- **Activity**: Below is a block of entries; repeat exactly the lines starting at the line that contains "- [ ] Screen recording attached" and ending at the line that contains "#### Chat Interface Issues", both included.

- **Given data**:
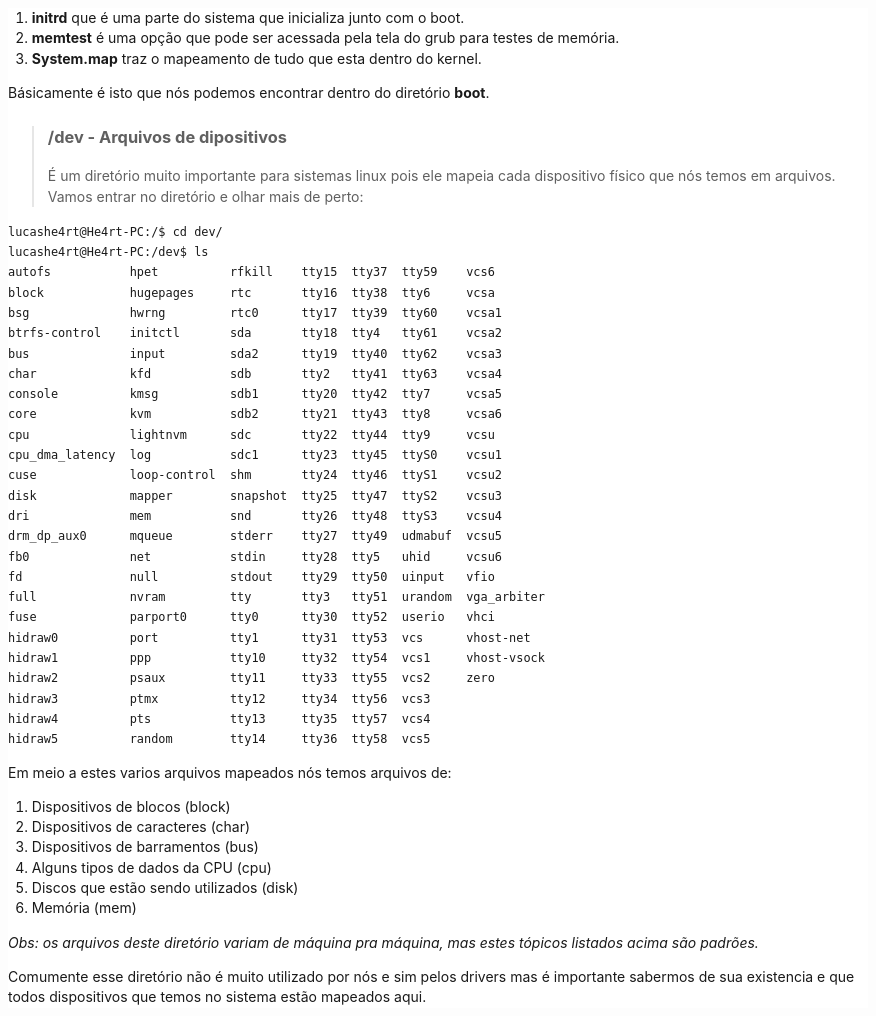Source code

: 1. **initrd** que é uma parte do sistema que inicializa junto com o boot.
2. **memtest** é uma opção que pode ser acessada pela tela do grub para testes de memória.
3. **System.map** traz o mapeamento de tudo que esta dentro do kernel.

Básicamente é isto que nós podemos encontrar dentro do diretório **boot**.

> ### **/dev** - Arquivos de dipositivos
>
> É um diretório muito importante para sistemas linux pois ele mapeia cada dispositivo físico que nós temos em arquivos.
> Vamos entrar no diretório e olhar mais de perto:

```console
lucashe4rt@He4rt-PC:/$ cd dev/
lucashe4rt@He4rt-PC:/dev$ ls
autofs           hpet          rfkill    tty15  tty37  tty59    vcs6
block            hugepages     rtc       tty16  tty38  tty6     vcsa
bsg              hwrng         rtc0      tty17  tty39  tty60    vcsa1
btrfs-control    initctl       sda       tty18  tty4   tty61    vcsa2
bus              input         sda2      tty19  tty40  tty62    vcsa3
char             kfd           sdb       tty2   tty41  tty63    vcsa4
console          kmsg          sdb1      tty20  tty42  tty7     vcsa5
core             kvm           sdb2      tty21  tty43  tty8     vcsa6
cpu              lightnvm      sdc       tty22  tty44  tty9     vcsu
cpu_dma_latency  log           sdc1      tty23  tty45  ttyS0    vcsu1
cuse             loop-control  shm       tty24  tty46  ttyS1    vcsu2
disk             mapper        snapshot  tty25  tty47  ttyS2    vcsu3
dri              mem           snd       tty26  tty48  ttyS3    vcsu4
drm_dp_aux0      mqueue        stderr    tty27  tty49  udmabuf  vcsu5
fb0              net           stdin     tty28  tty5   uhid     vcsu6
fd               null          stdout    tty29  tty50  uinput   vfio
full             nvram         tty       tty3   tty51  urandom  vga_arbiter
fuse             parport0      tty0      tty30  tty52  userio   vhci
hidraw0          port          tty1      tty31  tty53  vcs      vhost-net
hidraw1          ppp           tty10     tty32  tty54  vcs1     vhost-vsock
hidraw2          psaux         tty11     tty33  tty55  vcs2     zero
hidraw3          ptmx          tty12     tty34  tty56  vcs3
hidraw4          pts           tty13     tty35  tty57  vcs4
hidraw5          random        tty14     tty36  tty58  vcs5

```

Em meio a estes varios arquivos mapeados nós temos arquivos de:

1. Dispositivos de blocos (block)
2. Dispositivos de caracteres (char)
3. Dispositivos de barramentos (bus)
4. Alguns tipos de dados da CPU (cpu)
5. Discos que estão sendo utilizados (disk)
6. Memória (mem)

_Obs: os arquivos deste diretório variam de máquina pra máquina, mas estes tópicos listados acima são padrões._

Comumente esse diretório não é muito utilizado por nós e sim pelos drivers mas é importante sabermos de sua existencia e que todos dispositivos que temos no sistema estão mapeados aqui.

...

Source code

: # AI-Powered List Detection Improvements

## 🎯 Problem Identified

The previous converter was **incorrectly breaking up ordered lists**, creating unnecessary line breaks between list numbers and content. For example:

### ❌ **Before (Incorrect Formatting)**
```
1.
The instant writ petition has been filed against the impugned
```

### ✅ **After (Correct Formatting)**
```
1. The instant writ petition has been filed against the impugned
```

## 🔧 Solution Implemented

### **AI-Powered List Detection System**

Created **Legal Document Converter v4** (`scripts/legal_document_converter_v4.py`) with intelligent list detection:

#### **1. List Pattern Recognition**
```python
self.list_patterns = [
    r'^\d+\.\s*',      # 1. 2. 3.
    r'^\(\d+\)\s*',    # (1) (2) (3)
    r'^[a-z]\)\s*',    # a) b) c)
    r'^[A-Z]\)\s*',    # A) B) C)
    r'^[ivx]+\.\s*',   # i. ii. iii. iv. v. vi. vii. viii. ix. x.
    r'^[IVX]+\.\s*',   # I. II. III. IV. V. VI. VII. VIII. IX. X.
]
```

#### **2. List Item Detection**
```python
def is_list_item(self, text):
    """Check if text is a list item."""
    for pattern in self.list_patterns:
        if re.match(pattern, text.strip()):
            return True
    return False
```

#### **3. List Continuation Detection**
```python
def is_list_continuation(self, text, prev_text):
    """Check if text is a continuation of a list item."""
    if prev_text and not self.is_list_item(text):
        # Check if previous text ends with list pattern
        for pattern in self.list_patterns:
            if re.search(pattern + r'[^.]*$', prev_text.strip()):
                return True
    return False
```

==

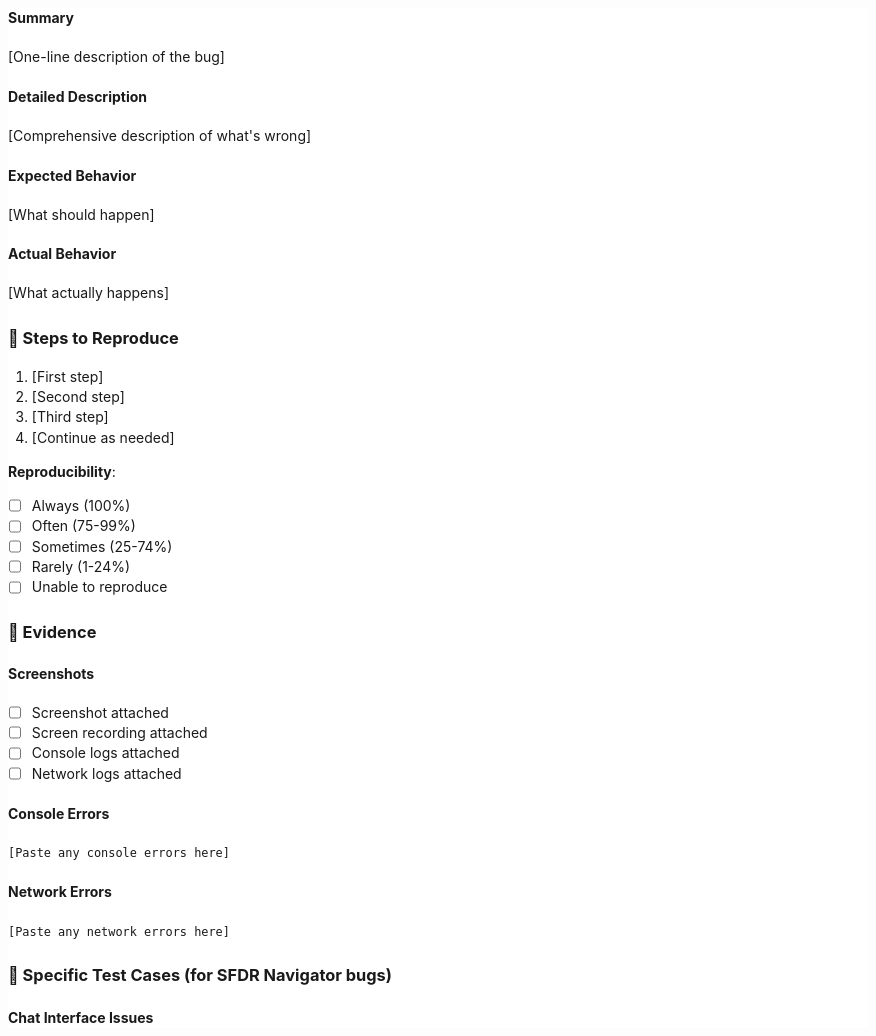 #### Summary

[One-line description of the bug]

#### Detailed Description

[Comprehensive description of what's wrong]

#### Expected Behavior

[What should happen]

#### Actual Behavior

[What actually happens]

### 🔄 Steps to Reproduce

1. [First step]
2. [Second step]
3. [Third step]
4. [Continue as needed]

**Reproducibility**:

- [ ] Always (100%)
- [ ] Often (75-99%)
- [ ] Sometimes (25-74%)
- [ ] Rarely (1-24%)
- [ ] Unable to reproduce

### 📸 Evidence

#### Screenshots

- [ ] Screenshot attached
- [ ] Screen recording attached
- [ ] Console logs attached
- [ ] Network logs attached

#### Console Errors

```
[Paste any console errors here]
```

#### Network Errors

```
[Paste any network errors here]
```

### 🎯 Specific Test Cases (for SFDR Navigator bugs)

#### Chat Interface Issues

- **Finished task**:
- [ ] Screen recording attached
- [ ] Console logs attached
- [ ] Network logs attached

#### Console Errors

```
[Paste any console errors here]
```

#### Network Errors

```
[Paste any network errors here]
```

### 🎯 Specific Test Cases (for SFDR Navigator bugs)

#### Chat Interface Issues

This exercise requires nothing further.